Louise Erdrich was born Karen Louise Erdrich in Little Falls, Minnesota, in June of 1954. She is the first child of a German-American father and a half Ojibwe mother, and the eldest of seven siblings. Her parents met while teaching at an Indian boarding school in North Dakota. As a child, her father encouraged her creative talents by paying her for the short stories she composed. Erdrich studied English literature at Dartmouth during her undergraduate years and went on to receive an MA in writing from Johns Hopkins University. Erdrich’s Ojibwe heritage has informed a great deal of her literary body of work.

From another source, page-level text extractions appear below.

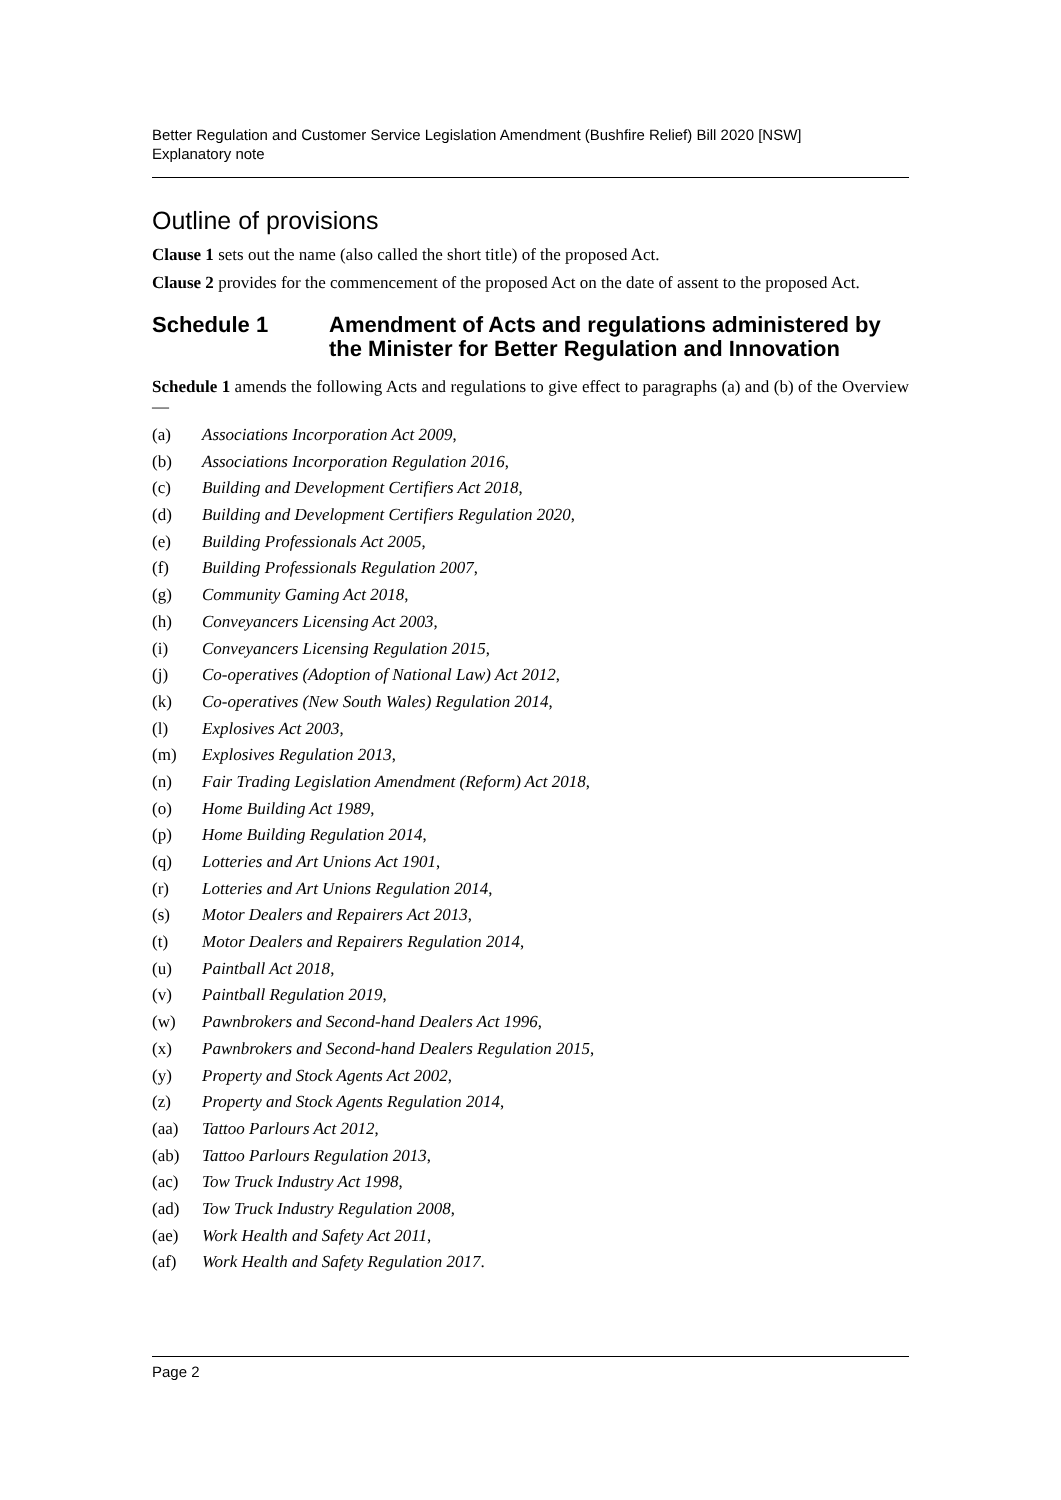Better Regulation and Customer Service Legislation Amendment (Bushfire Relief) Bill 2020 [NSW]
Explanatory note
Outline of provisions
Clause 1 sets out the name (also called the short title) of the proposed Act.
Clause 2 provides for the commencement of the proposed Act on the date of assent to the proposed Act.
Schedule 1 Amendment of Acts and regulations administered by the Minister for Better Regulation and Innovation
Schedule 1 amends the following Acts and regulations to give effect to paragraphs (a) and (b) of the Overview—
(a) Associations Incorporation Act 2009,
(b) Associations Incorporation Regulation 2016,
(c) Building and Development Certifiers Act 2018,
(d) Building and Development Certifiers Regulation 2020,
(e) Building Professionals Act 2005,
(f) Building Professionals Regulation 2007,
(g) Community Gaming Act 2018,
(h) Conveyancers Licensing Act 2003,
(i) Conveyancers Licensing Regulation 2015,
(j) Co-operatives (Adoption of National Law) Act 2012,
(k) Co-operatives (New South Wales) Regulation 2014,
(l) Explosives Act 2003,
(m) Explosives Regulation 2013,
(n) Fair Trading Legislation Amendment (Reform) Act 2018,
(o) Home Building Act 1989,
(p) Home Building Regulation 2014,
(q) Lotteries and Art Unions Act 1901,
(r) Lotteries and Art Unions Regulation 2014,
(s) Motor Dealers and Repairers Act 2013,
(t) Motor Dealers and Repairers Regulation 2014,
(u) Paintball Act 2018,
(v) Paintball Regulation 2019,
(w) Pawnbrokers and Second-hand Dealers Act 1996,
(x) Pawnbrokers and Second-hand Dealers Regulation 2015,
(y) Property and Stock Agents Act 2002,
(z) Property and Stock Agents Regulation 2014,
(aa) Tattoo Parlours Act 2012,
(ab) Tattoo Parlours Regulation 2013,
(ac) Tow Truck Industry Act 1998,
(ad) Tow Truck Industry Regulation 2008,
(ae) Work Health and Safety Act 2011,
(af) Work Health and Safety Regulation 2017.
Page 2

Love Medicine (1984), in which “The Red Convertible” appears, was a critical success that launched her into the public consciousness as part of the Native American Renaissance. The movement, which began in the late 1960s, includes literary greats such as N. Scott Momaday and Joy Harjo. Erdrich’s characters are complex, as are their relationships, and they often grapple with tragedy, trauma, and identity. While Erdrich is well known for her short story collections that explore the lives of interconnected and multi-generational Native American families and communities, her body of work is diverse. In addition to authoring numerous short story collections, she is the author of novels, children’s literature, poetry, and nonfiction books across a variety of genres. Her 2021 novel The Night Watchman was the recipient of the Pulitzer Prize for Fiction.

Erdrich met her late husband, Michael Dorris, while studying at Dartmouth. Their relationship was both literary and romantic, and Dorris collaborated as an editor on much of Erdrich’s work throughout their life together. They raised six children, three of whom Dorris had adopted before the couple was married, and three biological children. Dorris and Erdrich separated in 1995. He died by suicide in 1997. Erdrich went on to have another child at the age of forty-seven. Although she is somewhat private about this area of her life, her relationship with her child’s father is explored in Books and Islands in Ojibwe Country, a nonfiction book that the publisher describes as “a blend of history, mythology, and memoir.”